+ * Gang blocks.
+ *
+ * A gang block is a collection of small blocks that looks to the DMU
+ * like one large block. When zio_dva_allocate() cannot find a block
+ * of the requested size, due to either severe fragmentation or the pool
+ * being nearly full, it calls zio_write_gang_block() to construct the
+ * block from smaller fragments.
+ *
+ * A gang block consists of a gang header (zio_gbh_phys_t) and up to
+ * three (SPA_GBH_NBLKPTRS) gang members. The gang header is just like
+ * an indirect block: it's an array of block pointers. It consumes
+ * only one sector and hence is allocatable regardless of fragmentation.
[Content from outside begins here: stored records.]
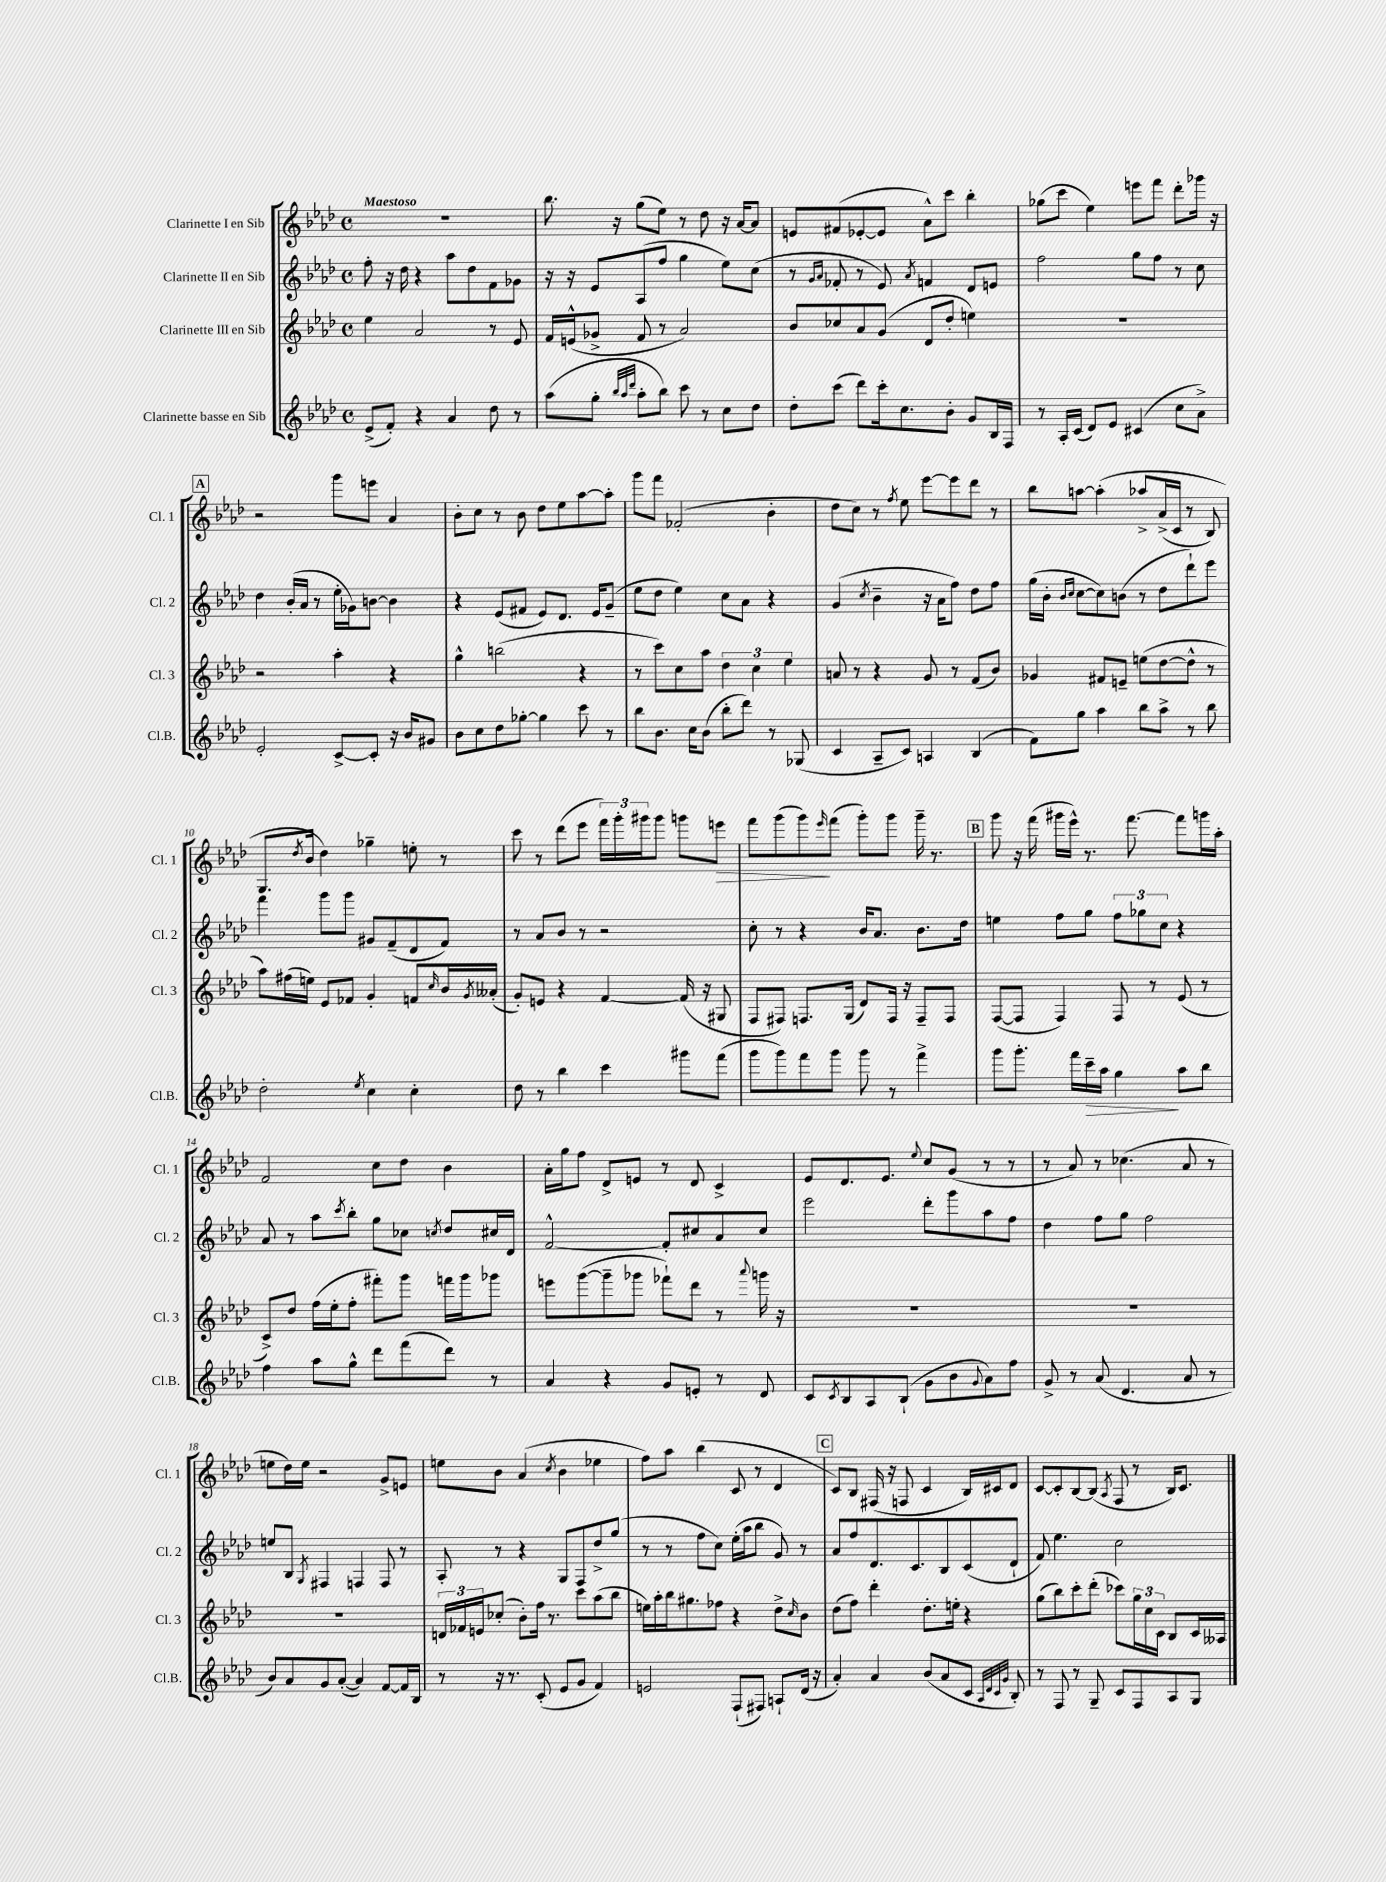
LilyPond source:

<<
\new StaffGroup <<
\new Staff = "s0" \with { instrumentName = "Clarinette I en Sib" shortInstrumentName = "Cl. 1" } {
    \clef treble \key aes \major \defaultTimeSignature \time 4/4 \tempo "Maestoso"
    R1 |
    bes''8. r16 g''8( ees''8) r8 des''8 r16 aes'16~ aes'8 |
    e'8 fis'8( ees'8~-. ees'8 aes'8-^) c'''8 bes''4-. |
    ges''8( c'''8 ees''4) e'''8 f'''8 des'''8-. ges'''16 r16 |
    \mark \markup { \box "A" } r2 g'''8 e'''8 aes'4 |
    bes'8-. c''8 r8 bes'8 des''8 ees''8 aes''8~ aes''8-. |
    g'''8 f'''8 fes'2-.( bes'4-. |
    des''8 c''8) r8 \acciaccatura { f''8 } ees''8 ees'''8~ ees'''8 des'''8 r8 |
    bes''8 a''8~ a''4-.\( aes''8-> aes'16->( c'16 r8 bes8) |
    g8. \acciaccatura { des''8 } bes'16 des''4\) ges''4-- e''8-. r8 |
    c'''8 r8 des'''8( ees'''8 \tuplet 3/2 { f'''16) g'''16-. gis'''16 } gis'''8 g'''8 e'''8\> |
    f'''8 g'''8( g'''8\!) \grace { ees'''16 } f'''8( g'''8-.) g'''8 g'''16-- r8. |
    \mark \markup { \box "B" } g'''8 r16 f'''16( gis'''16 ees'''16-^) r8. f'''8.~ f'''8 g'''16 aes''16-. |
    f'2 c''8 des''8 bes'4 |
    aes'16-. g''16 f''8 des'8-> e'8 r8 des'8 c'4-> |
    ees'8 des'8. ees'8. \appoggiatura { ees''8 } c''8 g'8( r8 r8 |
    r8 aes'8) r8 ces''4.( aes'8 r8 |
    e''8 des''16) e''16 r2 g'8-> e'8 |
    e''8 bes'8 aes'4( \acciaccatura { c''8 } bes'4 ees''4 |
    f''8) aes''8 bes''4( c'8 r8 des'4 |
    \mark \markup { \box "C" } c'8) bes8 fis16( r16 f8 c'4 bes16) cis'16 des'8 |
    c'8~ c'8-. bes8~ bes8( \acciaccatura { aes8 } f8 r8 bes16) c'8. \bar "|." |
}
\new Staff = "s1" \with { instrumentName = "Clarinette II en Sib" shortInstrumentName = "Cl. 2" } {
    \clef treble \key aes \major \defaultTimeSignature \time 4/4
    f''8-. r16 des''16 r4 aes''8 des''8 f'8 ges'8 |
    r16 r16 ees'8 aes8( f''8 g''4 ees''8) c''8( |
    r8 \grace { g'16 aes'16 } fes'8-. r8 ees'8) \acciaccatura { aes'8 } f'4 des'8 e'8 |
    f''2 g''8 f''8 r8 c''8 |
    \mark \markup { \box "A" } des''4 bes'16-.( aes'16 r8 ees''16-. ges'16) b'8~ b'4 |
    r4 ees'8( fis'8 ees'8) des'8. ees'16 g'8--( |
    ees''8 des''8 ees''4) c''8 aes'8 r4 |
    g'4( \acciaccatura { c''8 } bes'4-- r16 aes'16 f''8) des''8 f''8 |
    g''16( bes'16-. \grace { bes'16 c''16 } c''8~ c''8) b'8( r8 des''8 des'''8-!) ees'''8 |
    f'''4 g'''8 g'''8 gis'8 f'8--( des'8 f'8) |
    r8 aes'8 bes'8 r8 r2 |
    c''8-. r8 r4 bes'16 aes'8. bes'8. des''16 |
    \mark \markup { \box "B" } e''4 f''8 g''8 \tuplet 3/2 { f''8 ges''8 c''8 } r4 |
    aes'8 r8 aes''8 \acciaccatura { c'''8 } bes''8-. g''8 ces''8 \acciaccatura { c''8 } des''8 cis''16 des'16 |
    f'2~-^ f'8-. cis''8 aes'8 cis''8 |
    ees'''2 des'''8-. g'''8 aes''8 f''8 |
    des''4 f''8 g''8 f''2 |
    e''8 bes8 \acciaccatura { g8 } fis4 f4 f8 r8 |
    aes8-. r8 r4 g8 f8 des''8-> g''8( |
    r8 r8 f''8 c''8) ees''16-.( aes''16 bes''8 g'8) r8 |
    \mark \markup { \box "C" } aes'8 f''8 des'8. c'8. bes8 c'8( des'8-! |
    f'8) ees''4. c''2 \bar "|." |
}
\new Staff = "s2" \with { instrumentName = "Clarinette III en Sib" shortInstrumentName = "Cl. 3" } {
    \clef treble \key aes \major \defaultTimeSignature \time 4/4
    ees''4 aes'2 r8 ees'8 |
    f'16 e'16-^( ges'8-> f'8 r8 aes'2) |
    bes'8 ces''8 aes'8 g'8( des'8 des''8-. e''4) |
    R1 |
    \mark \markup { \box "A" } r2 aes''4-. r4 |
    g''4-^ b''2( r4 |
    r8 c'''8) c''8 aes''8 \tuplet 3/2 { des''4 c''4 ees''4 } |
    a'8 r8 r4 g'8 r8 f'8( bes'8) |
    ges'4 fis'8 e'8-- e''8( des''8~ des''8-^ r8 |
    aes''8) fis''16( e''16) ees'8 fes'8 g'4-. f'8 \grace { c''16 } bes'16 \acciaccatura { g'8 } aeses'16-.( |
    g'8-.) e'8 r4 f'4~ f'16( r16 gis8 |
    f8 fis8) f8. g16( des'8) f16 r16 f8-- f8 |
    \mark \markup { \box "B" } f8~( f8 f4) f8 r8 ees'8( r8 |
    c'8->) des''8 f''16( ees''16-. f''8-. fis'''8-.) g'''8 f'''16 g'''16 ges'''8 |
    e'''8 g'''8~( g'''8-- ges'''8 fes'''8-!) des'''8 r8 \appoggiatura { aes'''8 } g'''16 r16 |
    R1 |
    R1 |
    R1 |
    \tuplet 3/2 { d'16 fes'16 e'16 } ces''8-.( bes'8-.) f''16 r8. c'''8 aes''8( bes''8 |
    e''16) aes''16-. bes''16 gis''8. fes''8 r4 des''8-> \grace { c''16 } bes'8 |
    \mark \markup { \box "C" } des''8( f''8) des'''4-. des''8.-. e''16-. r4 |
    g''8( bes''8) c'''8-. des'''8-.( ces'''8) \tuplet 3/2 { g''16 c''16 c'16 } bes8 c'16 aeses16 \bar "|." |
}
\new Staff = "s3" \with { instrumentName = "Clarinette basse en Sib" shortInstrumentName = "Cl.B." } {
    \clef treble \key aes \major \defaultTimeSignature \time 4/4
    ees'8->( f'8-.) r4 aes'4 des''8 r8 |
    aes''8( g''8-. \grace { bes''32 aes''32 des'''32 } aes''8-. bes''8) c'''8 r8 c''8 des''8 |
    des''8-. c'''8( des'''8) c'''16-. c''8. bes'8-. g'8 bes16 f16 |
    r8 aes16-. c'16( des'8) ees'8 cis'4( c''8 aes'8->) |
    \mark \markup { \box "A" } ees'2-. c'8~-> c'8-. r16 bes'16 gis'8 |
    bes'8 c''8 des''8 ges''8~-. ges''4 c'''8 r8 |
    bes''8 bes'8. c''16 bes'8( bes''8-. des'''8) r8 ges8( |
    c'4 aes8-- c'8) a4 bes4( |
    f'8) g''8 aes''4 bes''8 aes''8-> r8 bes''8 |
    des''2-. \acciaccatura { ees''8 } c''4 c''4-. |
    des''8 r8 bes''4 c'''4 gis'''8 f'''8( |
    g'''8 g'''8) f'''8 g'''8 g'''8 r8 f'''4-> |
    \mark \markup { \box "B" } g'''8 g'''8.-. f'''16 c'''16--\> aes''16 g''4\! aes''8 bes''8 |
    f''4 aes''8 g''8-^ des'''8 f'''8( des'''8) r8 |
    aes'4 r4 g'8 e'8-. r8 des'8 |
    c'8 \acciaccatura { c'8 } bes8 aes8 bes8-!( g'8 bes'8 \appoggiatura { g'8 } aes'8) f''8 |
    g'8-> r8 aes'8( des'4. aes'8 r8 |
    bes'8) aes'8 g'8 aes'8~-.( aes'4) f'8~ f'16 bes16 |
    r8 r16 r8. c'8-.( ees'8 g'8 f'4) |
    e'2 f8-!( fis8) a8-! des'16( r16 |
    \mark \markup { \box "C" } aes'4-.) aes'4 bes'8( aes'8 c'8 \grace { aes32 des'32 c'32 g'32 } bes8-.) |
    r8 f8 r8 g8-- c'8 f8 aes8 g8 \bar "|." |
}
>>
>>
+ * The gang header's bps point to its gang members, which hold the data.
+ *
+ * Gang blocks are self-checksumming, using the bp's <vdev, offset, txg>
+ * as the verifier to ensure uniqueness of the SHA256 checksum.
+ * Critically, the gang block bp's blk_cksum is the checksum of the data,
+ * not the gang header. This ensures that data block signatures (needed for
+ * deduplication) are independent of how the block is physically stored.
+ *
+ * Gang blocks can be nested: a gang member may itself be a gang block.
+ * Thus every gang block is a tree in which root and all interior nodes are
+ * gang headers, and the leaves are normal blocks that contain user data.
+ * The root of the gang tree is called the gang leader.
+ *
+ * To perform any operation (read, rewrite, free, claim) on a gang block,
+ * zio_gang_assemble() first assembles the gang tree (minus data leaves)
+ * in the io_gang_tree field of the original logical i/o by recursively
+ * reading the gang leader and all gang headers below it. This yields
+ * an in-core tree containing the contents of every gang header and the
+ * bps for every constituent of the gang block.
+ *
+ * With the gang tree now assembled, zio_gang_issue() just walks the gang tree
+ * and invokes a callback on each bp. To free a gang block, zio_gang_issue()
+ * calls zio_free_gang() -- a trivial wrapper around zio_free() -- for each bp.
+ * zio_claim_gang() provides a similarly trivial wrapper for zio_claim().
+ * zio_read_gang() is a wrapper around zio_read() that omits reading gang
+ * headers, since we already have those in io_gang_tree. zio_rewrite_gang()
+ * performs a zio_rewrite() of the data or, for gang headers, a zio_rewrite()
+ * of the gang header plus zio_checksum_compute() of the data to update the
+ * gang header's blk_cksum as described above.
+ *
+ * The two-phase assemble/issue model solves the problem of partial failure --
+ * what if you'd freed part of a gang block but then couldn't read the
+ * gang header for another part? Assembling the entire gang tree first
+ * ensures that all the necessary gang header I/O has succeeded before
+ * starting the actual work of free, claim, or write. Once the gang tree
+ * is assembled, free and claim are in-memory operations that cannot fail.
+ *
+ * In the event that a gang write fails, zio_dva_unallocate() walks the
+ * gang tree to immediately free (i.e. insert back into the space map)
+ * everything we've allocated. This ensures that we don't get ENOSPC
+ * errors during repeated suspend/resume cycles due to a flaky device.
+ *
+ * Gang rewrites only happen during sync-to-convergence. If we can't assemble
+ * the gang tree, we won't modify the block, so we can safely defer the free
+ * (knowing that the block is still intact). If we *can* assemble the gang
+ * tree, then even if some of the rewrites fail, zio_dva_unallocate() will free
+ * each constituent bp and we can allocate a new block on the next sync pass.
+ *
+ * In all cases, the gang tree allows complete recovery from partial failure.